Data excerpted from a collection

☆ ☆ ☆ ☆

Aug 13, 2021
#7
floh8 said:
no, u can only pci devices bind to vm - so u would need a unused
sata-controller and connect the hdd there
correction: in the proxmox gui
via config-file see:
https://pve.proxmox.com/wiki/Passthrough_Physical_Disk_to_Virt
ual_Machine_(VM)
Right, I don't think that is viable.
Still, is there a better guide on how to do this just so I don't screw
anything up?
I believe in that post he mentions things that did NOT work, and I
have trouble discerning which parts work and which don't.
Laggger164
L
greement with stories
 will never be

☆ ☆ ☆ ☆

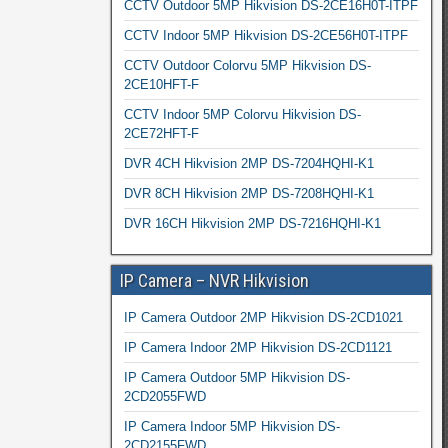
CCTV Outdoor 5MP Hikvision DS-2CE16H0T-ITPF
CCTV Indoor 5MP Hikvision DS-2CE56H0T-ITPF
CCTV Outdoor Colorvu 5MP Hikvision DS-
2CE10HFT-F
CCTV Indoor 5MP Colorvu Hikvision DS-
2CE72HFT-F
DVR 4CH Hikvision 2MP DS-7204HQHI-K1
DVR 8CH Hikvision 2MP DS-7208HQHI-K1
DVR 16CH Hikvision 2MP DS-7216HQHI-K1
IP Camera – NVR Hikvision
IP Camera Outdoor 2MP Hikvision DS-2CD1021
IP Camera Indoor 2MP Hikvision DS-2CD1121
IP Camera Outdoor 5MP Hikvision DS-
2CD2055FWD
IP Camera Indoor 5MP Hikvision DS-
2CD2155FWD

☆ ☆ ☆ ☆

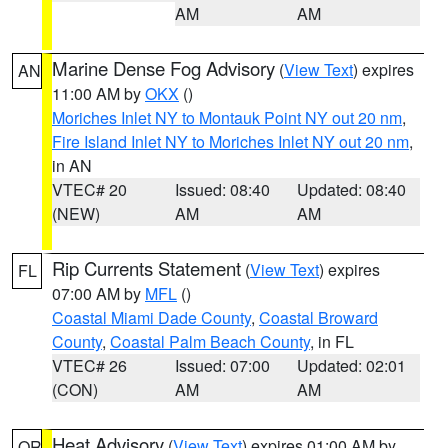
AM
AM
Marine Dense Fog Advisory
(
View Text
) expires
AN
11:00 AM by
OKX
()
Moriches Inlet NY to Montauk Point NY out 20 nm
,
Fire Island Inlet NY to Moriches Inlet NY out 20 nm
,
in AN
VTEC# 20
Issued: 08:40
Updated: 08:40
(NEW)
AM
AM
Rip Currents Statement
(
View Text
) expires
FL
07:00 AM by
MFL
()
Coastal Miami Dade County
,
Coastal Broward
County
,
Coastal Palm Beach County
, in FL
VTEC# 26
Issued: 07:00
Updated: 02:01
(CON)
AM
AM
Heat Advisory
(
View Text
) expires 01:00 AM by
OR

☆ ☆ ☆ ☆

→ WHAT YOU SHOULD DO:
Turn the stretch of data from the line containing "Aug 13, 2021" through the line containing "will never be" into a numbered list, leaving out any blank lines.

→ YOUR SOLUTION:
1. Aug 13, 2021
2. #7
3. floh8 said:
4. no, u can only pci devices bind to vm - so u would need a unused
5. sata-controller and connect the hdd there
6. correction: in the proxmox gui
7. via config-file see:
8. https://pve.proxmox.com/wiki/Passthrough_Physical_Disk_to_Virt
9. ual_Machine_(VM)
10. Right, I don't think that is viable.
11. Still, is there a better guide on how to do this just so I don't screw
12. anything up?
13. I believe in that post he mentions things that did NOT work, and I
14. have trouble discerning which parts work and which don't.
15. Laggger164
16. L
17. greement with stories
18.  will never be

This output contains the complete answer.